Le Fonds de développement du service universel (FDSU) a dévoilé la semaine dernière une stratégie décennale visant à réduire cette fracture. Couvrant la période 2026-2035, cette feuille de route mise sur une approche mutualisée pour déployer les infrastructures et connecter près de 68 millions de personnes vivant en zones rurales.
La stratégie a été présentée le jeudi 12 février, à l’occasion de la première rencontre du cadre de collaboration sectorielle. Celle-ci a réuni les principaux acteurs publics et privés des télécommunications, sous la conduite du directeur général du FDSU, Paterne Binene A Kadiat.
La feuille de route prévoit un modèle d’infrastructures mutualisées, baptisé « TowerCo Lead ». Les fournisseurs de tours (TowerCo), principaux acteurs, financent et déploient les infrastructures passives (tours, énergie, backhaul) en accès ouvert. Les opérateurs mobiles (MNO) installent les équipements actifs sur ces tours afin de fournir leurs services. L’Autorité de régulation des postes et des télécommunications (ARPTC) assure la régulation, en veillant à la qualité de service et au respect du cadre normatif.

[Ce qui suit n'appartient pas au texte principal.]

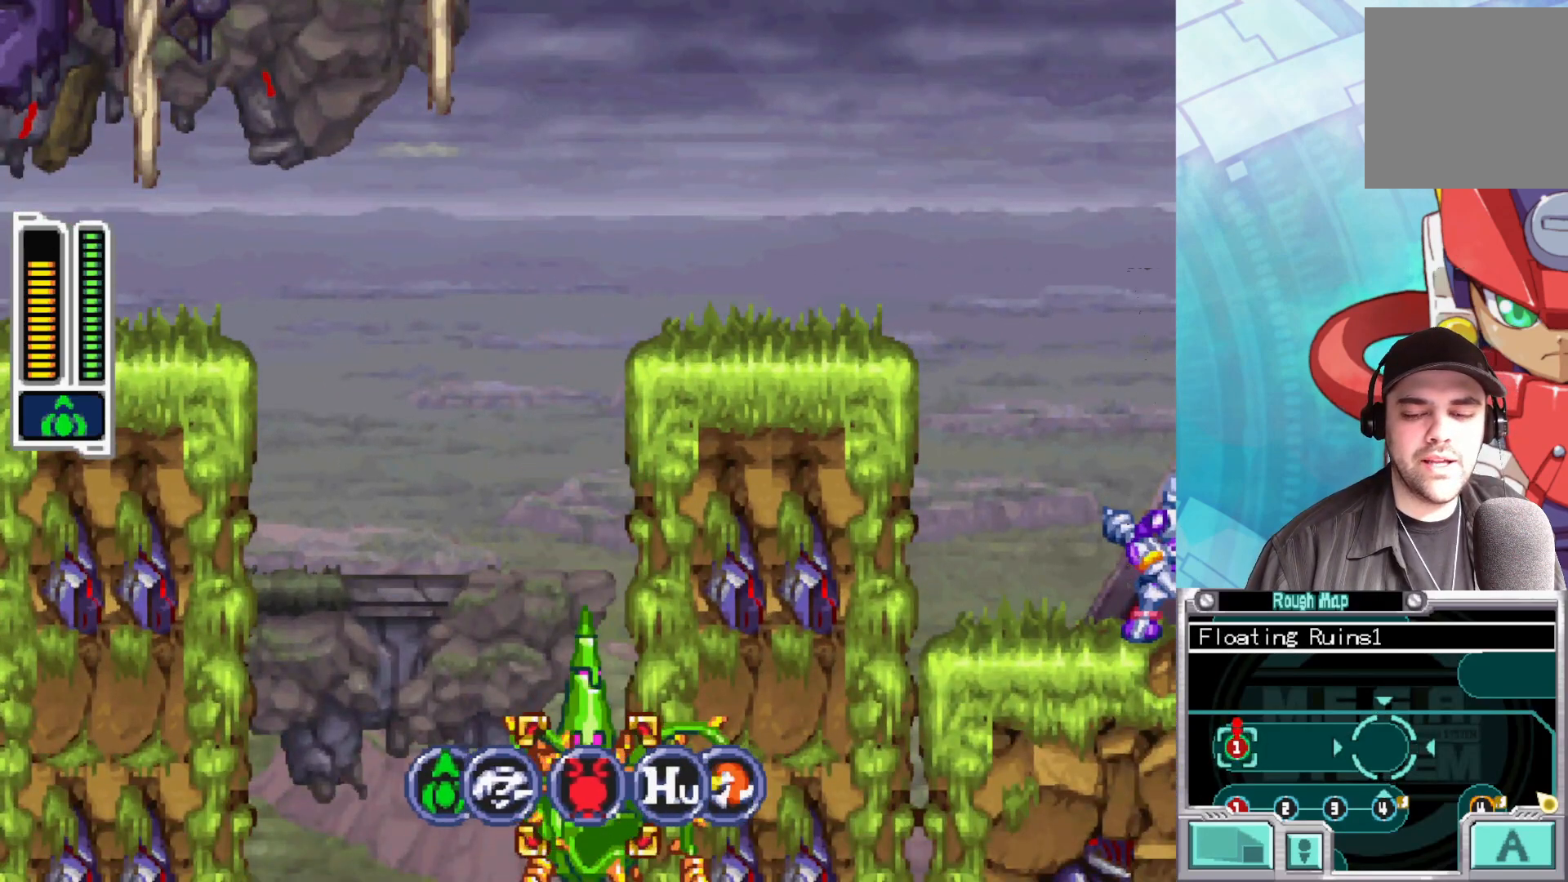
Gameplay with a controller (Xbox layout); each line is a JSON object with the inputs held at the frame after it. "events" lists button and stick changes between this image and that frame as [ms after this image, input, new state], when the widget could be followed in between.
{"buttons": [], "left_stick": "right", "right_stick": "center", "events": [[117, "left_stick", "center"], [200, "left_stick", "right"], [367, "left_stick", "center"], [450, "left_stick", "right"]]}
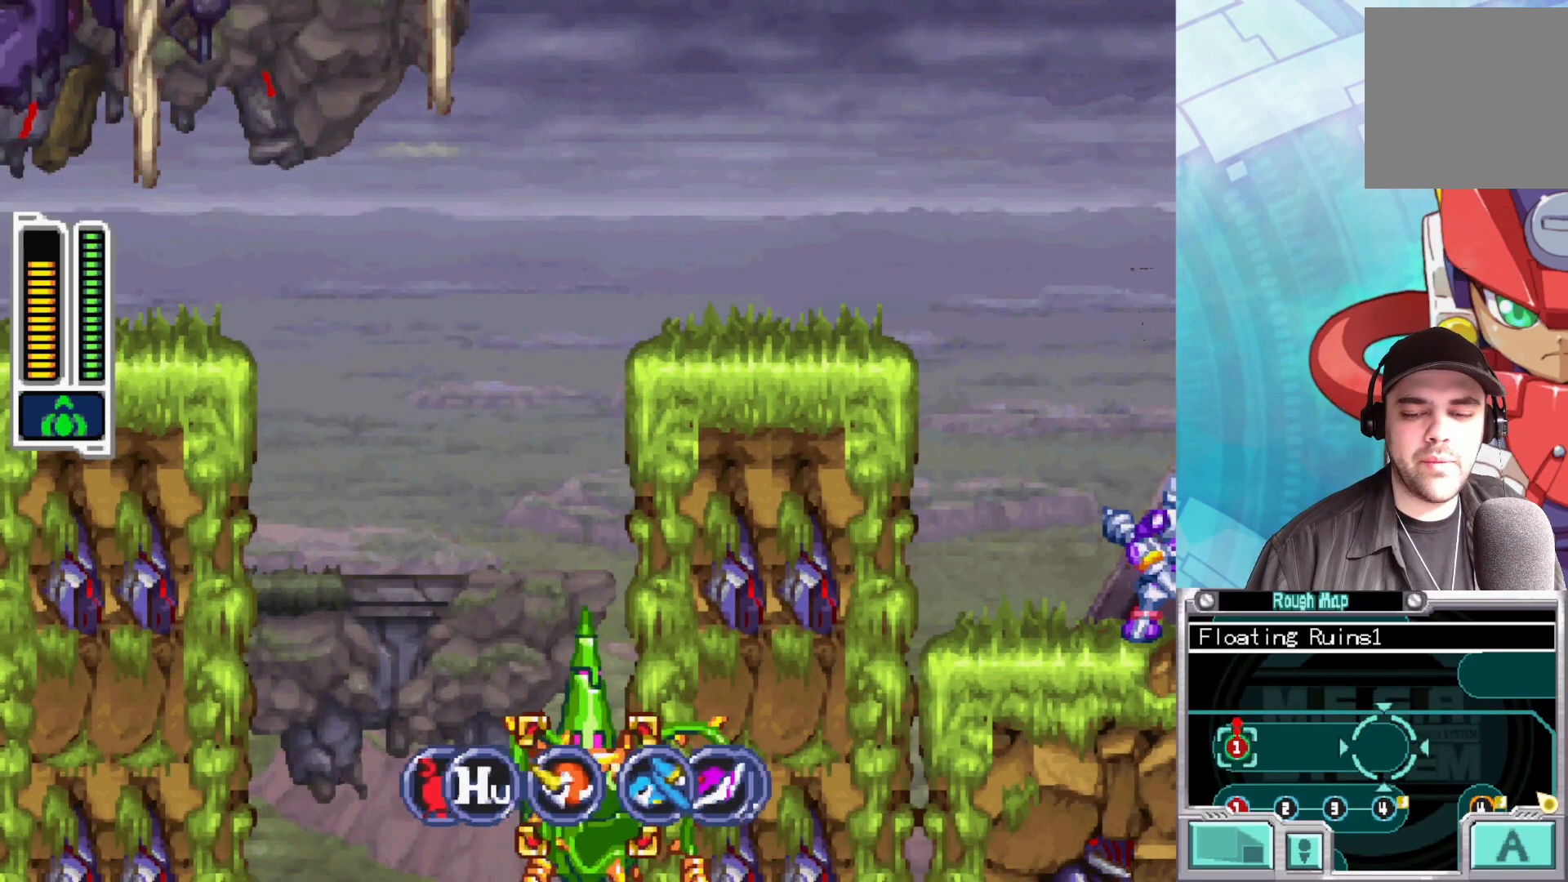
{"buttons": [], "left_stick": "center", "right_stick": "center", "events": [[100, "left_stick", "center"], [317, "left_stick", "right"], [483, "left_stick", "center"]]}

De son côté, le FDSU assume un rôle stratégique et financier : il structure les mécanismes de subvention et en supervise l’exécution. Les aides sont attribuées, par zone d’exploitation, aux consortiums formés entre TowerCo et MNO. Le territoire est réparti en cinq zones opérationnelles. Un mécanisme de péréquation est instauré afin que les sites rentables contribuent à l’équilibre économique des zones déficitaires, limitant ainsi le recours aux subventions publiques.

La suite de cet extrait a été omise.